Assigned task: In full and without alteration, print the entries.

Extracted records:
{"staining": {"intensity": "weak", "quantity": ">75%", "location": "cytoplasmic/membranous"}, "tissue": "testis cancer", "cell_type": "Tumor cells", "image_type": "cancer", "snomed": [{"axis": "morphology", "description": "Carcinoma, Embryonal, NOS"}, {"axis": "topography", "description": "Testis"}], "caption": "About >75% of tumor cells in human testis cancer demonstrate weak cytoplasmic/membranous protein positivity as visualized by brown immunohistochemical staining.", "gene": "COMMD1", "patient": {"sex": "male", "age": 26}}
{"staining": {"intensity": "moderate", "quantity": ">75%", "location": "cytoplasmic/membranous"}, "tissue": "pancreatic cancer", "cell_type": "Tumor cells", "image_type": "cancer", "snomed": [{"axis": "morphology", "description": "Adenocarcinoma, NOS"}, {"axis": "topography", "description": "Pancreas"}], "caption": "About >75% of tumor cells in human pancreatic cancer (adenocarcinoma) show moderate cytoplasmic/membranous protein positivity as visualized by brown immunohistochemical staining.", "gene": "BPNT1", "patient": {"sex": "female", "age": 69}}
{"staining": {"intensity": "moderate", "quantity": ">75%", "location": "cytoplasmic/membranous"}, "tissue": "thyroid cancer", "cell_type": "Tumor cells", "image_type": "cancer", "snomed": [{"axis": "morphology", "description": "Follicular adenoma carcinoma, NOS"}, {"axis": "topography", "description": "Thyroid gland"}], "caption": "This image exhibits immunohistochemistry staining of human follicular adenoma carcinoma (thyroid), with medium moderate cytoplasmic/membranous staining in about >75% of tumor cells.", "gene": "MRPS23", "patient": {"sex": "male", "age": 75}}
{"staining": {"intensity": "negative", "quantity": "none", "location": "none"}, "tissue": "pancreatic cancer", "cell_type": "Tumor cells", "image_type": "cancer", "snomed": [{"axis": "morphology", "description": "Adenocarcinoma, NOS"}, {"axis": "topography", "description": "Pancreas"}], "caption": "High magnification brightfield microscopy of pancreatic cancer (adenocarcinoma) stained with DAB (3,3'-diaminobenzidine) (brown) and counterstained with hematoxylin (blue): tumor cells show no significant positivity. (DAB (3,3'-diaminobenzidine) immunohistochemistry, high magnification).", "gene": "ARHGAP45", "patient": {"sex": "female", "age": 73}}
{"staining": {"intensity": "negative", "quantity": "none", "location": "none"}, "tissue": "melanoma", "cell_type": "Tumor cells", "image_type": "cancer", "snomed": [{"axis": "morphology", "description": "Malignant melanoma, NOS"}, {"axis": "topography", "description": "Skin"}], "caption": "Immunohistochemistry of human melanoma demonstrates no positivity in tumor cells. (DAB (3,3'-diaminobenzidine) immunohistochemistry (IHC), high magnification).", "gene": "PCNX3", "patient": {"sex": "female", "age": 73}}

Result:
{"staining": {"intensity": "weak", "quantity": ">75%", "location": "cytoplasmic/membranous"}, "tissue": "testis cancer", "cell_type": "Tumor cells", "image_type": "cancer", "snomed": [{"axis": "morphology", "description": "Carcinoma, Embryonal, NOS"}, {"axis": "topography", "description": "Testis"}], "caption": "About >75% of tumor cells in human testis cancer demonstrate weak cytoplasmic/membranous protein positivity as visualized by brown immunohistochemical staining.", "gene": "COMMD1", "patient": {"sex": "male", "age": 26}}
{"staining": {"intensity": "moderate", "quantity": ">75%", "location": "cytoplasmic/membranous"}, "tissue": "pancreatic cancer", "cell_type": "Tumor cells", "image_type": "cancer", "snomed": [{"axis": "morphology", "description": "Adenocarcinoma, NOS"}, {"axis": "topography", "description": "Pancreas"}], "caption": "About >75% of tumor cells in human pancreatic cancer (adenocarcinoma) show moderate cytoplasmic/membranous protein positivity as visualized by brown immunohistochemical staining.", "gene": "BPNT1", "patient": {"sex": "female", "age": 69}}
{"staining": {"intensity": "moderate", "quantity": ">75%", "location": "cytoplasmic/membranous"}, "tissue": "thyroid cancer", "cell_type": "Tumor cells", "image_type": "cancer", "snomed": [{"axis": "morphology", "description": "Follicular adenoma carcinoma, NOS"}, {"axis": "topography", "description": "Thyroid gland"}], "caption": "This image exhibits immunohistochemistry staining of human follicular adenoma carcinoma (thyroid), with medium moderate cytoplasmic/membranous staining in about >75% of tumor cells.", "gene": "MRPS23", "patient": {"sex": "male", "age": 75}}
{"staining": {"intensity": "negative", "quantity": "none", "location": "none"}, "tissue": "pancreatic cancer", "cell_type": "Tumor cells", "image_type": "cancer", "snomed": [{"axis": "morphology", "description": "Adenocarcinoma, NOS"}, {"axis": "topography", "description": "Pancreas"}], "caption": "High magnification brightfield microscopy of pancreatic cancer (adenocarcinoma) stained with DAB (3,3'-diaminobenzidine) (brown) and counterstained with hematoxylin (blue): tumor cells show no significant positivity. (DAB (3,3'-diaminobenzidine) immunohistochemistry, high magnification).", "gene": "ARHGAP45", "patient": {"sex": "female", "age": 73}}
{"staining": {"intensity": "negative", "quantity": "none", "location": "none"}, "tissue": "melanoma", "cell_type": "Tumor cells", "image_type": "cancer", "snomed": [{"axis": "morphology", "description": "Malignant melanoma, NOS"}, {"axis": "topography", "description": "Skin"}], "caption": "Immunohistochemistry of human melanoma demonstrates no positivity in tumor cells. (DAB (3,3'-diaminobenzidine) immunohistochemistry (IHC), high magnification).", "gene": "PCNX3", "patient": {"sex": "female", "age": 73}}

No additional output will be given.